### Text excerpt
1 Pot-pourri Instrumental:
Fim de festa (Zito Borborema)
Polca fogueteira (Luiz Gonzaga)
Lascando o cano (Luiz Gonzaga – Zé Dantas)
Pagode russo (Luiz Gonzaga)
Fogueira de São João (Luiz Gonzaga – Carmelina Albuquerque)

2 Olha pro céu (Instrumental)
(José Fernandes, Luiz Gonzaga)
3 São João na roça (Instrumental)
(Luiz Gonzaga, Zé Dantas)
4 Fogo sem fuzil
(José Marcolino, Luiz Gonzaga)
5 Quero chá
(José Marcolino, Luiz Gonzaga)
6 Matuto de opinião
(Gonzaguinha, Luiz Gonzaga)
7 Boi bumbá
(Gonzaguinha, Luiz Gonzaga)
8 O maior tocador
(Luiz Guimarães)
9 Piriri
(Ary Rangel, João Silva)

Vinyl -> Pro-Ject RM-5SE turntable (with Sumiko Blue Point 2 cartridge, Speedbox power supply); Creek Audio OBH-15; M-Audio Audiophile 192 Soundcard ; Adobe Audition at 32-bit float 192khz; Click Repair light settings; individual clicks and pops taken out with Adobe Audition 3.0 – resampled (and dithered for 16-bit) using iZotope RX Advanced. Tags done with Foobar 2000 and Tag&Rename.

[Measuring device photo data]
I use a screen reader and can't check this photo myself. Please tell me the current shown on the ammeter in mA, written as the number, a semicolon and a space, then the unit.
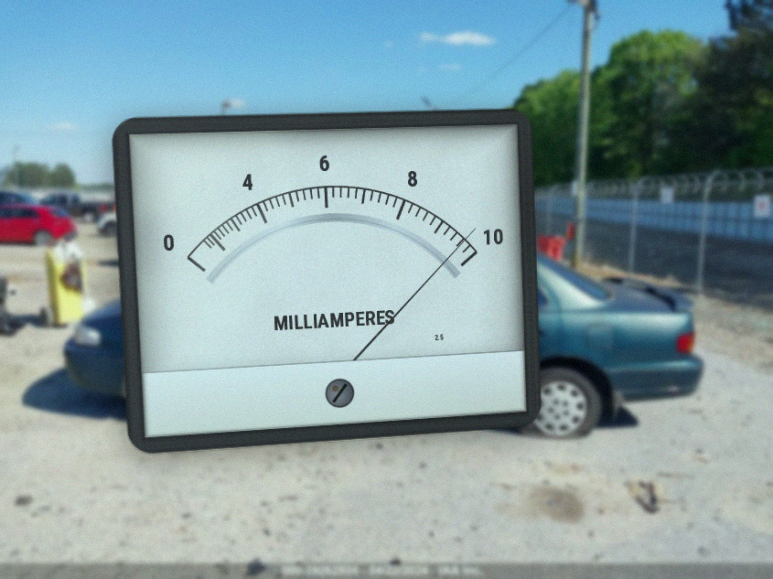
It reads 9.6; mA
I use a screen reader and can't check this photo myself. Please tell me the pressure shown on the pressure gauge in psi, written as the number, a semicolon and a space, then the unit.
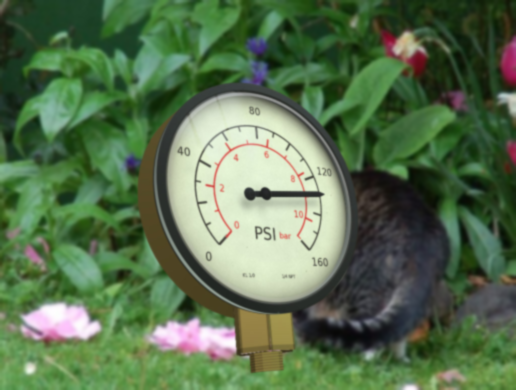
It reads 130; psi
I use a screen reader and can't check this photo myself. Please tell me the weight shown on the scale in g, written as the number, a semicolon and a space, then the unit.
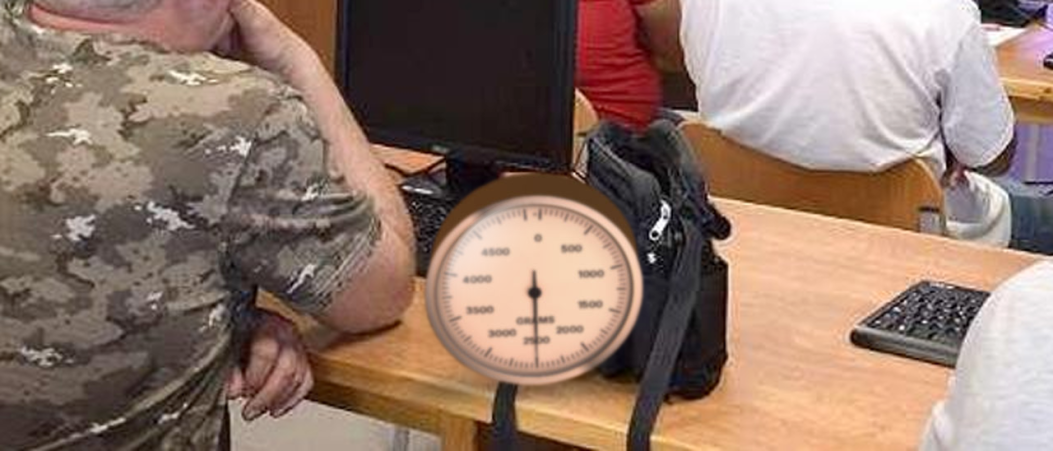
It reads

### Task requirements
• A. According to the track list, who wrote "Piriri"?
• B. From the track list, return the passage between "4 Fogo sem fuzil" and "Rangel, João Silva)", inclusive.
• C. Resume the track list after its last line.
The records are separate material, apart from the track list.

### Written responses
• A. Ary Rangel and João Silva.

• B.
4 Fogo sem fuzil
(José Marcolino, Luiz Gonzaga)
5 Quero chá
(José Marcolino, Luiz Gonzaga)
6 Matuto de opinião
(Gonzaguinha, Luiz Gonzaga)
7 Boi bumbá
(Gonzaguinha, Luiz Gonzaga)
8 O maior tocador
(Luiz Guimarães)
9 Piriri
(Ary Rangel, João Silva)

• C.
 _____________________

Well I had hoped to get this post done yesterday but it just didn’t happen. Yesterday was the official day of São Pedro but since today is the very last day of June, I am barely saved from being a day late and a dollar short. There are still festas juninas going on the northeast, and if you are at one you obviously don’t need this LP, but for everyone else you can entertain yourself with Luiz Gonzaga. Gonzagão must have made a dozen São João-themed LPs in his lifetime (including a “volume two” to compliment this particular record a decade later, which I’ve never seen). The first side of the LP is entirely instrumental, including a medley that rips through tunes both familiar and arcane from his catalog. Gonzaga’s playing never fails to stun but if instrumental forró is not your thing, you might find yourself checking your watch as you wait for the second half. Side Two features six short and sweet vocal tracks. Although none of these probably make it on a ‘best of’ collection (I’m not sure about the CD boxset, which one of these days I will invest in), but I had heard at least a couple of them somewhere before picking up this album. Boi Bumbá and Piriri are Gonzaga at his finest, the latter being a fantastic São João song with a chorus that will stick in your head for hours.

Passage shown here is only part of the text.